Quoi qu’il en soit, en ces années quatre-vingt, avance la fraternité ; exit le Mouvement des femmes. Comme si l’homme ne pouvait tolérer qu’un autre à la fois, la femme ou le frère. Et quand c’est le frère, nous sommes toutes renvoyées aux destins antiques d’Iphigénie, de Jocaste ou d’Antigone.
Les bilans médiatiques de cette décennie ont définitivement enterré la question de l’intégration des femmes, en l’assimilant à des chapitres de l’histoire contemporaine jugés autrement plus importants par eux : les infirmières sont émigrées dans le chapitre économique, les femmes musulmanes exclues-internées dans le chapitre religieux.

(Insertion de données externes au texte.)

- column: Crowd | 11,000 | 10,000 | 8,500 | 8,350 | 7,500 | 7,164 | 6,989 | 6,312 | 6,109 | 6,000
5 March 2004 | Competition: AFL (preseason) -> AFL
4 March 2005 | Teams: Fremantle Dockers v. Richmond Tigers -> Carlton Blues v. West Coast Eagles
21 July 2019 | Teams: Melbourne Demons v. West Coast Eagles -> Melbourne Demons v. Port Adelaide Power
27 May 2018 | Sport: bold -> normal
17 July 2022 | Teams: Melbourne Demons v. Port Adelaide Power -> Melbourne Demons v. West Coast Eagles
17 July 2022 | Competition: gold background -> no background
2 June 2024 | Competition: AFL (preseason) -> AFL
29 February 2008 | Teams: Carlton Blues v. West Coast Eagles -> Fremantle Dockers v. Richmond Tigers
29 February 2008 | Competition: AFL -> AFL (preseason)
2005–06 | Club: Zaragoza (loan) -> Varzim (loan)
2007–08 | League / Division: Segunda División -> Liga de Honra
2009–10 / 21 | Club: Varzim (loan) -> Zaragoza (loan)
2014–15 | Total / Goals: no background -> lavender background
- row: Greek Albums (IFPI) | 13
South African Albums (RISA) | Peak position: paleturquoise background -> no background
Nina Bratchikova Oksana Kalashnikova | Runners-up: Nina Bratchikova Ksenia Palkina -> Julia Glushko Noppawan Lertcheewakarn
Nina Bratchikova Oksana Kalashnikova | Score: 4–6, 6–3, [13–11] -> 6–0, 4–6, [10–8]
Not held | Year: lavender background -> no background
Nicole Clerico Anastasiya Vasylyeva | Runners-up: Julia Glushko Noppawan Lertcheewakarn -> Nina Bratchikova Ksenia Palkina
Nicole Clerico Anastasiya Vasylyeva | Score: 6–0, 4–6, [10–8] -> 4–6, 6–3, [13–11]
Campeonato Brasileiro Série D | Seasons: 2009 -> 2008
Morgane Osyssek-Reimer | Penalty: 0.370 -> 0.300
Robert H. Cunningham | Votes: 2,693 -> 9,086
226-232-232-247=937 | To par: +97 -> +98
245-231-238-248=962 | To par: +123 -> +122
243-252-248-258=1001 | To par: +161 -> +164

Après tout, en effet, nous ne sommes qu’une minorité, à peine 53% de la population… et la plupart d’entre nous n’assument que trois types de productions : la production humaine de vivant-parlant (procréation, démographie…), la production domestique (puériculture, nursing, entretien, ménage) et la production professionnelle. Les deux premières étant esclaves, il est normal que nous soyons pénalisées et sous-payées pour la troisième…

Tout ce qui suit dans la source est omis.